Telephone companies rang up a double regulatory win in California late last month.
Legislators approved a bill that will allow for the awarding of a statewide franchise to operate video systems. Utility regulators also approved reforms that will allow telcos to change prices more nimbly, in response to the rates of cable-telephony providers.
The franchising bill, AB2987, still needs the signature of Gov. Arnold Schwarzenegger. But the Republican has been a supporter of competition and greater broadband deployment.
The final bill does require new entrants to build out networks on a schedule, but that timetable does not mandate full deployment by a set date.
Large competitors that are deploying fiber infrastructure (i.e., Verizon Communications) are mandated to reach 25% of their telephone customers in two years and 40% in five years. Internet-based video providers such as AT&T must reach 35% of their market in three years and 50% in five years. One-quarter of the consumers passed must be low-income, defined in the bill as households with $35,000 or less in annual income.

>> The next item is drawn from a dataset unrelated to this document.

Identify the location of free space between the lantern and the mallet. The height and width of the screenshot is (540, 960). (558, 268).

There is an escape clause: If a telephone company achieves less than 30% penetration within three years, it can petition for hearings to determine if the lack of success is due to outside factors, such as lack of access to multiple-dwelling units. If those outside factors are verified, the telco can get relief from buildout requirements.
State executives from Verizon and AT&T noted that their expansion into video is bringing new jobs to the state. Verizon West-region president Tim McCallion added that state franchising would accelerate the deployment of his company's fiber-optic network.
Cable incumbents have commissioned an independent analysis of the bill to determine exactly how it will affect support for public, educational and government channels, franchise fees and other business areas, California Cable & Telecommunications Association president Dennis Mangers said.
“This [bill] does represent a major shift,” he added. “Everyone recognizes the need for follow-up legislation” for issues that may arise as regulation shifts from a local to a state model.
Verizon, AT&T and bundled-services providers SureWest Communications and Frontier Communications Solutions will also benefit from the Aug. 24 Public Utility Commission decision to give landline providers more flexibility in how they price services.
The PUC froze basic telephone rates until Jan. 1, 2009, because they are tied to social programs such as California Lifeline -- a discount program for low-income households -- which are still under review.
The commission said other providers, such as cable companies, are creating competition in the market. Therefore, incumbent landline providers need more flexibility in pricing of voice products, bundling options and promotions in order to compete on equal footing.
The PUC eliminated oversight proceedings on new rates; now, the companies can give 30 days’ notice before changing telephone-service pricing.
PUC commissioner John Bohn said the agency retains authority and will step in should it recognize “market abuses or other anti-competitive behavior.”